As a patient-service representative at Beth Israel Medical Center, Kathryn Gariba-Benjamin is always on her feet. But her bunions made getting around difficult.
"It was a lot of pain," she says.
A bunion is a boney bump that forms along the joint where the big toe connects to the foot. After suffering through 10 years of pain Gariba-Benjmain wanted to have surgery. But the recovery time is so long - usually about six weeks - she would have needed to go on longterm disability. She did not see that as a viable option.
"I got things to do, bills to pay, family to take care of so I am like doctor what is the easiest step to take," says Gariba-Benjamin.
Her podiatrist, Dr. Andrew Glass, suggested a new and less invasive procedure that he has pioneered.
"I'll shave off that extra bone through one stitch. Then on the other side, so in between the big toe and the second toe, if your toe is deviated or moving sideways than I will straighten that toe by cutting certain ligaments," explains Glass.

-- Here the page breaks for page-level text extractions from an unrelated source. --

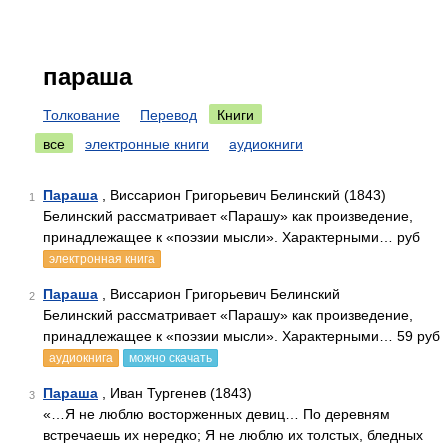
параша
Толкование
Перевод
Книги
все
электронные книги
аудиокниги
Параша
, Виссарион Григорьевич Белинский (1843)
1
Белинский рассматривает «Парашу» как произведение,
принадлежащее к «поэзии мысли». Характерными… руб
электронная книга
Параша
, Виссарион Григорьевич Белинский
2
Белинский рассматривает «Парашу» как произведение,
принадлежащее к «поэзии мысли». Характерными… 59 руб
аудиокнига
можно скачать
Параша
, Иван Тургенев (1843)
3
«…Я не люблю восторженных девиц… По деревням
встречаешь их нередко; Я не люблю их толстых, бледных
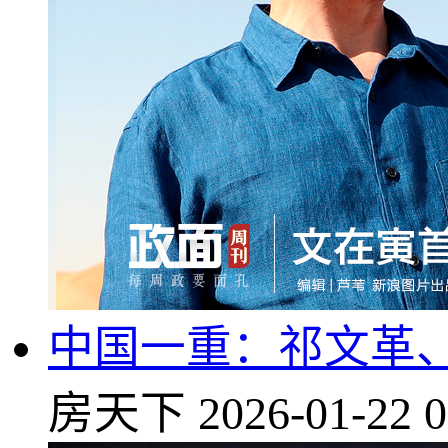
中国一重：祁文革、
房天下
2026-01-22 0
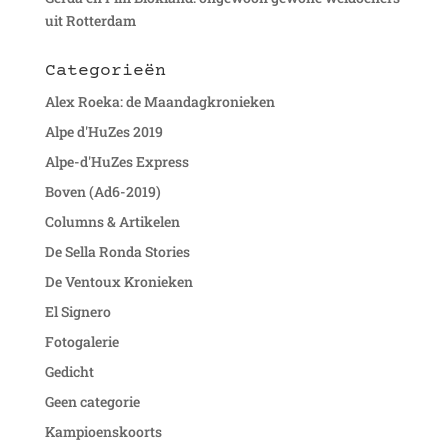
uit Rotterdam
Categorieën
Alex Roeka: de Maandagkronieken
Alpe d'HuZes 2019
Alpe-d'HuZes Express
Boven (Ad6-2019)
Columns & Artikelen
De Sella Ronda Stories
De Ventoux Kronieken
El Signero
Fotogalerie
Gedicht
Geen categorie
Kampioenskoorts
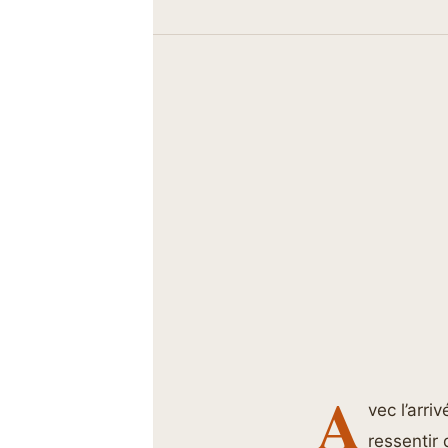
A
vec l’arr
ressentir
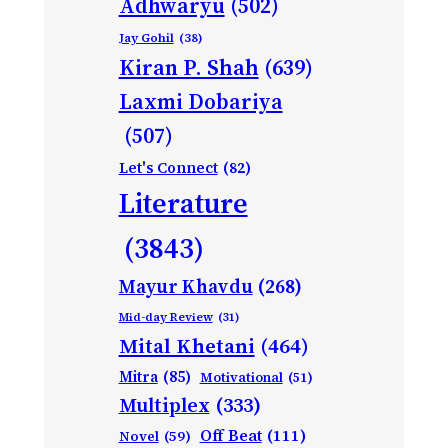
Adhwaryu
(502)
Jay Gohil
(38)
Kiran P. Shah
(639)
Laxmi Dobariya
(507)
Let's Connect
(82)
Literature
(3843)
Mayur Khavdu
(268)
Mid-day Review
(31)
Mital Khetani
(464)
Mitra
(85)
Motivational
(51)
Multiplex
(333)
Off Beat
(111)
Novel
(59)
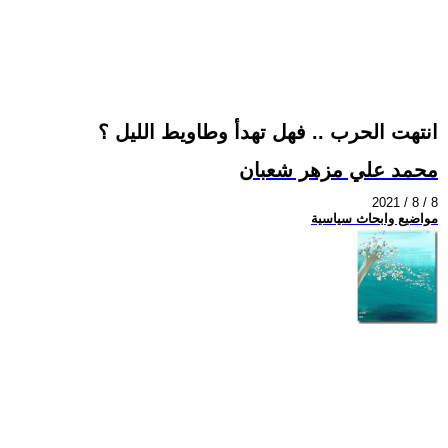
انتهت الحرب .. فهل تهدأ وطاويط الليل ؟
محمد علي مزهر شعبان
2021 / 8 / 8
مواضيع وابحاث سياسية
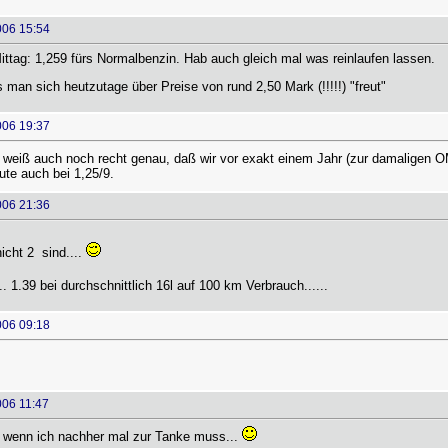
006 15:54
tag: 1,259 fürs Normalbenzin. Hab auch gleich mal was reinlaufen lassen.
s man sich heutzutage über Preise von rund 2,50 Mark (!!!!!) "freut"
006 19:37
 weiß auch noch recht genau, daß wir vor exakt einem Jahr (zur damaligen O
ute auch bei 1,25/9.
006 21:36
cht 2  sind....
... 1.39 bei durchschnittlich 16l auf 100 km Verbrauch......
006 09:18
006 11:47
e, wenn ich nachher mal zur Tanke muss...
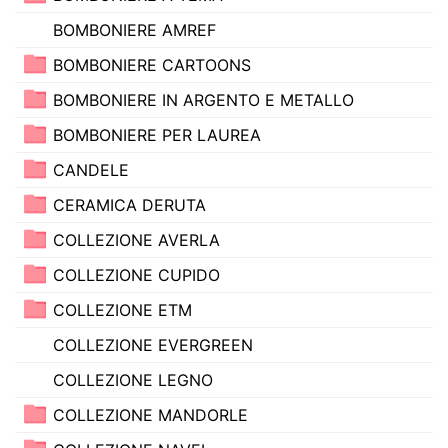
BOMBONIERE AMREF
BOMBONIERE CARTOONS
BOMBONIERE IN ARGENTO E METALLO
BOMBONIERE PER LAUREA
CANDELE
CERAMICA DERUTA
COLLEZIONE AVERLA
COLLEZIONE CUPIDO
COLLEZIONE ETM
COLLEZIONE EVERGREEN
COLLEZIONE LEGNO
COLLEZIONE MANDORLE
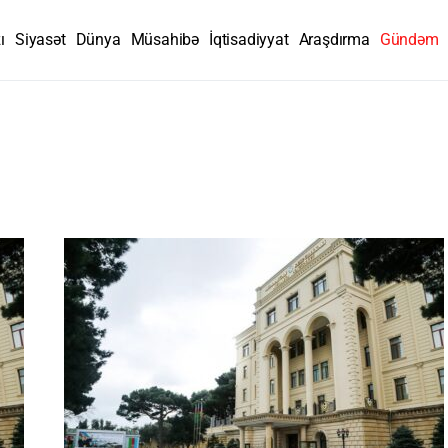
ı
Siyasət
Dünya
Müsahibə
İqtisadiyyat
Araşdırma
Gündəm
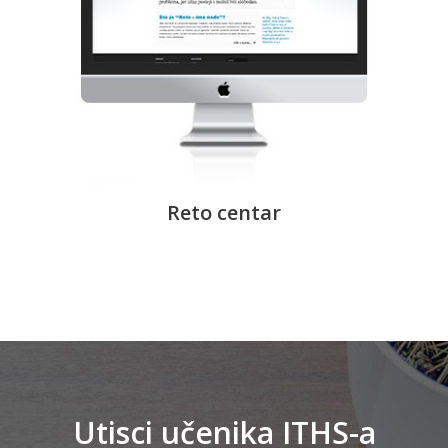
Reto centar
Utisci učenika ITHS-a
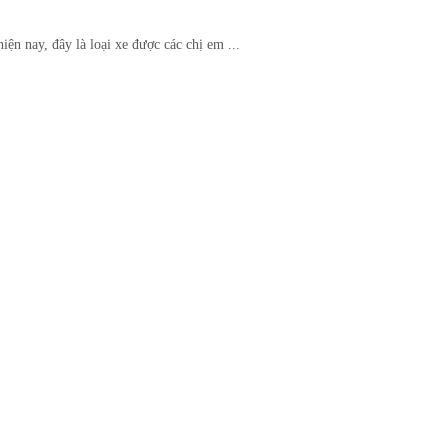
ện nay, đây là loại xe được các chị em ...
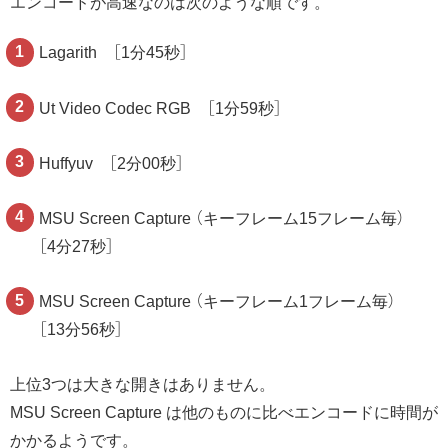
エンコードが高速なのは次のような順です。
Lagarith ［1分45秒］
Ut Video Codec RGB ［1分59秒］
Huffyuv ［2分00秒］
MSU Screen Capture （キーフレーム15フレーム毎）
［4分27秒］
MSU Screen Capture （キーフレーム1フレーム毎）
［13分56秒］
上位3つは大きな開きはありません。
MSU Screen Capture は他のものに比べエンコードに時間が
かかるようです。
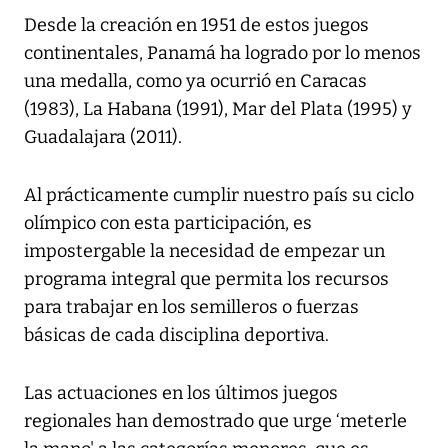
Desde la creación en 1951 de estos juegos
continentales, Panamá ha logrado por lo menos
una medalla, como ya ocurrió en Caracas
(1983), La Habana (1991), Mar del Plata (1995) y
Guadalajara (2011).
Al prácticamente cumplir nuestro país su ciclo
olímpico con esta participación, es
impostergable la necesidad de empezar un
programa integral que permita los recursos
para trabajar en los semilleros o fuerzas
básicas de cada disciplina deportiva.
Las actuaciones en los últimos juegos
regionales han demostrado que urge ‘meterle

The procedure requires only two small incisions and two stitches compared to traditional bunion surgery, which uses a three to four inch incision, breaks the bone and requires stitches to remain for a month and a half.
"Much less chance of infection. You are not breaking a bone so you are not changing the structure of your foot as much so you are able to return to normal function. You won't have as much swelling or pain," notes Glass.
Dr. Glass says not only are there less risks of complications with this surgery but it also speeds up recovery time.
"After three to five days I will take their stitches out then at that point I will allow them to get back into a shoe already. It helps with early range of motion," he adds.
So patients like Gariba-Benjamin are back on their feet much quicker.
"Wearing a lot of my flip flops, sandals. As soon as the weather get a little bit more warm. I'll be ready," she says.